SAN DIEGO (KGTV) — Despite not being on the state's watch list, San Diego County leaders warn it could be a matter of days before the region joins 19 other counties being monitored for rising coronavirus cases.
Wednesday, County leaders and health officials mapped out the path that will result in the county avoiding or making California's County Monitoring List.
"We have to really recommit and refocus ourselves to adapting to the reality we face," Supervisor Nathan Fletcher said.
Under the state's metrics, counties are placed on the list after any one of the following thresholds is met for three days in a row:
- Average number of tests per day is less than 150 per 100,000 residents
- Case rate over 14 days per 100,000 residents is greater than 100 cases OR greater than 25 cases with a 7-day percent of testing positivity equal or above 8%
- Greater than 10% increase in three-day average of COVID-19 hospitalized patients
- Less than 20% of ICU beds available or less than 25% or ventilator available
San Diego County crossed the case rate metric on June 30 with 105 cases per 100,000 residents. Here are San Diego County's numbers as of Wednesday:
According to the county's Public Health Officer Dr. Wilma Wooten, on the first day a county is above a threshold the state will flag the region. On the second and third days, the state and county will have conversations on mitigation strategies.
If after three straight days a county remains above any threshold — or combination thereof — that county is then placed on California's watch list. The county would then have to be on the watch list for another three consecutive days before it would have to adopt the state measures put in place Wednesday.
Wednesday, the state ordered counties on the watch list to stop indoor operations for sectors including restaurants, wineries and tasting rooms, movie theaters, family entertainment centers, zoos and museums, and cardrooms.
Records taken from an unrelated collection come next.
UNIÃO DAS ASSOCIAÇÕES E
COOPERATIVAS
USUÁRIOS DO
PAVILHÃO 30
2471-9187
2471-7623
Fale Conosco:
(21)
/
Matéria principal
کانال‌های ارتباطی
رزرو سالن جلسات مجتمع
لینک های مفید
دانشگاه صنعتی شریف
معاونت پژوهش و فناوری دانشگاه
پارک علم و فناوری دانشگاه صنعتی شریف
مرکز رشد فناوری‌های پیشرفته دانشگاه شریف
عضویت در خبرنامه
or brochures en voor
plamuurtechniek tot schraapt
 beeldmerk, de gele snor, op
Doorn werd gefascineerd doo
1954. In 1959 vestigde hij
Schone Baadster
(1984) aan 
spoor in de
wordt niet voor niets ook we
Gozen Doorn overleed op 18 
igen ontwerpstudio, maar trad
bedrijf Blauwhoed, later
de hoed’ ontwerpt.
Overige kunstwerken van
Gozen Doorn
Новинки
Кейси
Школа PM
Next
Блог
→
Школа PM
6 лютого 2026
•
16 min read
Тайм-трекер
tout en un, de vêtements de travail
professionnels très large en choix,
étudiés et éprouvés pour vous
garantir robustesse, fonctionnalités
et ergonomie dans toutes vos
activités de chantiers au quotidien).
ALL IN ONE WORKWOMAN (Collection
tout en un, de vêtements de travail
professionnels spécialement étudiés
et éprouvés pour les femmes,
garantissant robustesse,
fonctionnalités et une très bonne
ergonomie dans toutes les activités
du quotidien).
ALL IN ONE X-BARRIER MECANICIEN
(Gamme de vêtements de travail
Bars in these counties were also ordered to stop all operations.
Assuming the county's current numbers do not change, that could place the county under the new health orders starting on July 6.
The state's guidelines are effective for at least three weeks, according to Gov. Gavin Newsom.
Wooten said she anticipates that the county could be added to the watch list by the weekend if case trends continue.
Local officials are urging everyone that the easiest way to avoid being placed on the watch list is to continue to social distance, wear a facial covering, and only associate within their household members.
San Diego County was the only Southern California county not required by the state to take action Wednesday. Because the counties surrounding San Diego are on the watch list, leaders this week enacted a restaurant curfew this week and ordered bars that do not sell food to close.
The region had crossed two triggers to roll back public health orders as of Wednesday, with 13 community outbreaks in the last seven days (limit is seven in a week) and 69% of case investigations started within 24 hours over the last week (limit is 70% or less of investigations initiated within 24 hours of notification over a 7-day period).
San Diego County reported 474 new coronavirus cases on Wednesday, bringing the region's total to 14,623 cases.